The Section 179 expensing limitation is increased to $1 million and the phase out is increased to $2.5 million for tax years beginning after 2017. The definition of qualified real property eligible for expensing is redefined to include improvements to the interior of any nonresidential real property (“qualified improvement property”), as well as roofs, heating, ventilation, and air-conditioning property, fire protection and alarm systems, and security systems installed on such property.
President Trump signed the Disaster Tax Relief Act on September 29. The new law provides targeted and temporary tax relief to victims of Hurricanes Harvey, Irma and Maria. Also in connection with these disasters and California wildfires, the IRS postponed certain tax deadlines for affected taxpayers. In December, the IRS issued safe harbor methods of calculating casualty and theft loss deductions (Rev. Proc. 2018-8, Rev. Proc. 2018-9).
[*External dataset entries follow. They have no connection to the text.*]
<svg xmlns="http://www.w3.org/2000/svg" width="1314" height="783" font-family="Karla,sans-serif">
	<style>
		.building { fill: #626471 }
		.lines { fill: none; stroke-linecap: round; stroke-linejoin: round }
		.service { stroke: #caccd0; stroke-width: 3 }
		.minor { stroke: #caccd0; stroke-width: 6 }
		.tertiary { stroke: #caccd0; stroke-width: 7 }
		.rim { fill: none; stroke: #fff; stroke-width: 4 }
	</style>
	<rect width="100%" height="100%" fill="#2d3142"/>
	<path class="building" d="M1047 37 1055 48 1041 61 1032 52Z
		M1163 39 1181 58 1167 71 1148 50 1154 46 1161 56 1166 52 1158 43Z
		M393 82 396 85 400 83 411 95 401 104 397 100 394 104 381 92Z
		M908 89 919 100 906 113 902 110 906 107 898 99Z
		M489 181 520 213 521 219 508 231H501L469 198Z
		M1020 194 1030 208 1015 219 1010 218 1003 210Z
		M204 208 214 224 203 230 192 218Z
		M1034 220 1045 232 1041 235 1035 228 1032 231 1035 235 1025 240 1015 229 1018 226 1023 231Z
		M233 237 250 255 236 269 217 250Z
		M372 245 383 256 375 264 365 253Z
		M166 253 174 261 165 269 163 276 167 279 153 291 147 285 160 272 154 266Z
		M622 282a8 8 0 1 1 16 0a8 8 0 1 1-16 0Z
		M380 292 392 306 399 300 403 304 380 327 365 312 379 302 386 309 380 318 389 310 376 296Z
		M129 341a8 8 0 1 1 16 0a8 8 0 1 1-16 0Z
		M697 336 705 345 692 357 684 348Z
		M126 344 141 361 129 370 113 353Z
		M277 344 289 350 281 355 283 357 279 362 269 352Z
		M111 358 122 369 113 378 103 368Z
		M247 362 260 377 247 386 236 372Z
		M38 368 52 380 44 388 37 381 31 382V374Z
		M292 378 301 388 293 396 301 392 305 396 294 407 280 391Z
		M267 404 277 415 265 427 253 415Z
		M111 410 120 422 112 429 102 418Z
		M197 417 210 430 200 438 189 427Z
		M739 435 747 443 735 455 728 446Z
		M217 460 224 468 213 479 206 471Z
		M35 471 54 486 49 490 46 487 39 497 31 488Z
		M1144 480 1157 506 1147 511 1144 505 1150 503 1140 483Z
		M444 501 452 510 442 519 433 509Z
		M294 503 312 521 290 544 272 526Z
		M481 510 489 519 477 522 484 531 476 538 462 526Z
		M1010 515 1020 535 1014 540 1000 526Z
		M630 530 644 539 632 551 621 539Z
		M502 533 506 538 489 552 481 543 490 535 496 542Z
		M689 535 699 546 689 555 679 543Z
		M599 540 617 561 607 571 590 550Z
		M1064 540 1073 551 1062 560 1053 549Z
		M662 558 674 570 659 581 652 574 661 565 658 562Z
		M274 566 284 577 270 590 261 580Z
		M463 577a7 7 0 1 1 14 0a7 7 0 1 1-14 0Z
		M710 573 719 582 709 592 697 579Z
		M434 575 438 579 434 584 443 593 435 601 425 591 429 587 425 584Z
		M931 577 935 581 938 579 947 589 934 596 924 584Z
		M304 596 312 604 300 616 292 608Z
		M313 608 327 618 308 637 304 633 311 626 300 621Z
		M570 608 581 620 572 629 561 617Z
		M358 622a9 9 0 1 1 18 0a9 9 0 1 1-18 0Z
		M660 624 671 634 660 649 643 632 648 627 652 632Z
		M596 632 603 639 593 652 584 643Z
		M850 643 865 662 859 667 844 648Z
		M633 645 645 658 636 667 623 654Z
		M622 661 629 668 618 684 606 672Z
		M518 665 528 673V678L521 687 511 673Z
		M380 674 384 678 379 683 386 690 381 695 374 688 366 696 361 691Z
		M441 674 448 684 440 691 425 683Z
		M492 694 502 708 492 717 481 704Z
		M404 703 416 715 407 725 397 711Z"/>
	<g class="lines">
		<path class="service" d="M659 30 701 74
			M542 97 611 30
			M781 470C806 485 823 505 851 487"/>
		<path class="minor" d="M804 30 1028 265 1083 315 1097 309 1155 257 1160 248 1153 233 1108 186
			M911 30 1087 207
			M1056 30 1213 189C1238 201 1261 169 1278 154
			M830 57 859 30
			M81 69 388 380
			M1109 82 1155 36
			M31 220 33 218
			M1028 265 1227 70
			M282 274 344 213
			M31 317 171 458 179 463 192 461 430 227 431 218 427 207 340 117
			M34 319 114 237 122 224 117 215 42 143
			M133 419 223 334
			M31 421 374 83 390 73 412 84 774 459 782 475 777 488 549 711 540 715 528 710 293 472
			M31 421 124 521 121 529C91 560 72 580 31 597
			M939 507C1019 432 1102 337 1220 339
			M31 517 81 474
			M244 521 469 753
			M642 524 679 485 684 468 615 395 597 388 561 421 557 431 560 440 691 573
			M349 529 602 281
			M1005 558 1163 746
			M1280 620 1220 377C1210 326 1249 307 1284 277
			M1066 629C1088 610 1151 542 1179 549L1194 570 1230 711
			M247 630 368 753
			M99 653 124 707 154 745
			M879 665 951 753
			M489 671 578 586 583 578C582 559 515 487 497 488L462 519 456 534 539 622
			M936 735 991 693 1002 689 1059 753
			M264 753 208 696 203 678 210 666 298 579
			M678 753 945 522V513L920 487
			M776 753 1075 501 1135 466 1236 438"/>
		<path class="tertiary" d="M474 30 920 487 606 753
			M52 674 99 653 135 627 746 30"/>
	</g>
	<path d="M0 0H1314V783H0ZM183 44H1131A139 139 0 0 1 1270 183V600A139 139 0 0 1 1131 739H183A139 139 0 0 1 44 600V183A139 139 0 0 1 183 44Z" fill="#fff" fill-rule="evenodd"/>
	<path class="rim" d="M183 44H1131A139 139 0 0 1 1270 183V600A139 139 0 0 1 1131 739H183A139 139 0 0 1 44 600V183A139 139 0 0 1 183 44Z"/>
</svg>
Disclaimer: Any written tax content, comments, or advice contained in this article is limited to the matters specifically set forth herein. Such content, comments, or advice may be based on tax statutes, regulations, and administrative and judicial interpretations thereof and we have no obligation to update any content, comments or advice for retroactive or prospective changes to such authorities. This communication is not intended to address the potential application of penalties and interest, for which the taxpayer is responsible, that may be imposed for non-compliance with tax law.